Cumplir la ley en pruebas de verificación pre y post empleo: No es una "invitación", es una obligación patronal
En el mundo empresarial actual, la prisa por cubrir una vacante o la urgencia de resolver un problema de seguridad interna (como un fraude o un robo) a veces nubla el juicio de los líderes de seguridad y Gestión Humana. Con el argumento de "proteger los intereses de la compañía", es fácil caer en la tentación de tomar atajos.
Existe una peligrosa percepción errónea en el ámbito corporativo: creer que las leyes laborales y de protección de datos son simples "guías de buenas prácticas" o sugerencias que se pueden moldear según la necesidad del momento.
Queremos ser categóricos: el cumplimiento de las normativas vigentes para realizar pruebas de verificación (sean antecedentes, burós de crédito o polígrafos) no es una invitación cordial que el empleador pueda declinar; es una obligación legal estricta.
El peligro de la "buena intención" corporativa
Investigar a un candidato antes de contratarlo (pre-empleo) o evaluar a un colaborador actual durante una investigación interna (post-empleo) es completamente válido y legítimo. Las empresas tienen el derecho —y el deber— de proteger sus activos, a sus clientes y a su equipo.
Sin embargo, el fin no justifica los medios. Una investigación legítima se convierte en un delito o en una contingencia laboral millonaria en el momento en que se vulneran los derechos fundamentales del evaluado.
1. Fase Pre-Empleo: El filtro debe ser legal, no discriminatorio
Durante el proceso de reclutamiento, el empleador suele creer que tiene el control total. "Si quiere el trabajo, tiene que aceptar mis condiciones", es el pensamiento arcaico de algunos patronos.
Hacer pruebas de verificación en esta etapa requiere estricto apego a la ley por las siguientes razones:
- El consentimiento no es negociable: No puedes revisar redes sociales privadas, historiales crediticios o registros médicos ocultándote detrás del proceso de selección. Todo requiere autorización expresa y firmada.
- La línea delgada de la discriminación: Solicitar pruebas de embarazo, pruebas de VIH o descartar automáticamente a un candidato idóneo solo por tener un récord crediticio afectado (sin que el puesto maneje dinero) viola las leyes laborales de la región y la propia Organización Internacional del Trabajo (OIT).
2. Fase Post-Empleo: El colaborador no pierde sus derechos constitucionales al firmar un contrato
Este es el terreno más resbaladizo.
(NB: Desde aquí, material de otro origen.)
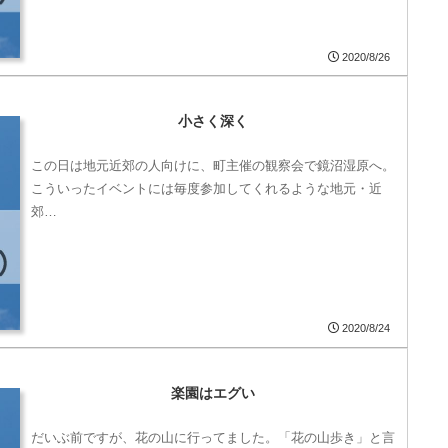
2020/8/26
小さく深く
この日は地元近郊の人向けに、町主催の観察会で鏡沼湿原へ。
こういったイベントには毎度参加してくれるような地元・近
郊…
2020/8/24
楽園はエグい
だいぶ前ですが、花の山に行ってました。「花の山歩き」と言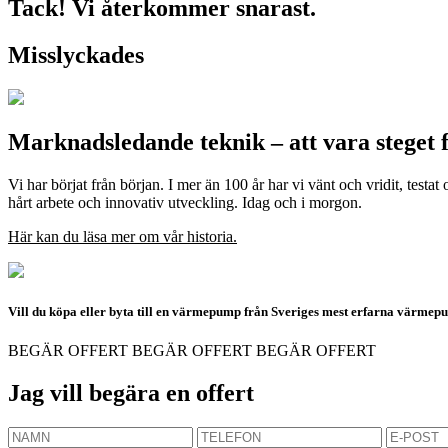
Tack! Vi återkommer snarast.
Misslyckades
Marknadsledande teknik – att vara steget 
Vi har börjat från början. I mer än 100 år har vi vänt och vridit, testa
hårt arbete och innovativ utveckling. Idag och i morgon.
Här kan du läsa mer om vår historia.
Vill du köpa eller byta till en värmepump från Sveriges mest erfarna värme
BEGÄR OFFERT
BEGÄR OFFERT
BEGÄR OFFERT
Jag vill begära en offert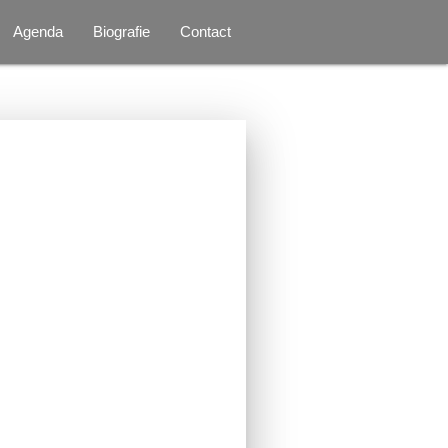
Agenda
Biografie
Contact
Cuando ocurre un incidente de seguridad interno, los ánimos se calientan y la urgencia presiona. Es aquí donde se cometen los errores más graves al implementar herramientas como la prueba poligráfica o la revisión de comunicaciones.
- La trampa de la obligatoriedad: Obligar a un empleado a someterse a un polígrafo bajo la amenaza de "si no lo haces, te despido" convierte la prueba en una coacción ilegal. Entidades como la Asociación Americana de Poligrafía (APA) y las legislaciones locales exigen la total voluntariedad.
- Vulneración del debido proceso: Si utilizas una prueba de verificación mal ejecutada, sin consentimiento o violando los protocolos de privacidad para despedir a alguien, el despido justificado se cae legalmente. El colaborador terminará ganando una demanda por despido injusto y la empresa tendrá que pagar indemnizaciones y salarios caídos.
Las consecuencias de tratar la ley como una "opción"
Cuando un empleador decide ignorar los límites legales de las verificaciones, se expone a tres riesgos críticos:
- Sanciones administrativas y multas: Las agencias de protección de datos y los Ministerios de Trabajo imponen penalizaciones económicas severas a las empresas que recolectan información de forma ilegal.
- Invalidez de las pruebas: Cualquier evidencia de robo o fraude obtenida violando los derechos del trabajador (por ejemplo, revisar su correspondencia personal sin autorización) será rechazada por los tribunales laborales y penales. El culpable podría quedar libre por un error de procedimiento de la empresa.
- Daño reputacional irreversible: En la era digital, una denuncia por abusos en procesos de selección o investigación interna se vuelve viral en minutos, destruyendo la marca empleadora de la compañía.
Conclusión: La legalidad es la mejor estrategia de seguridad
Hacer una buena contratación y mantener un ambiente seguro dentro de la organización no está peleado con la ley. Las herramientas de verificación son extraordinarias y altamente efectivas, siempre y cuando se ejecuten dentro del marco legal.
El cumplimiento normativo no ralentiza los procesos; al contrario, los blinda. Un empleador responsable sabe que la verdadera seguridad no nace de la coacción o el espionaje, sino de la transparencia, el respeto al derecho ajeno y el estricto cumplimiento de la ley.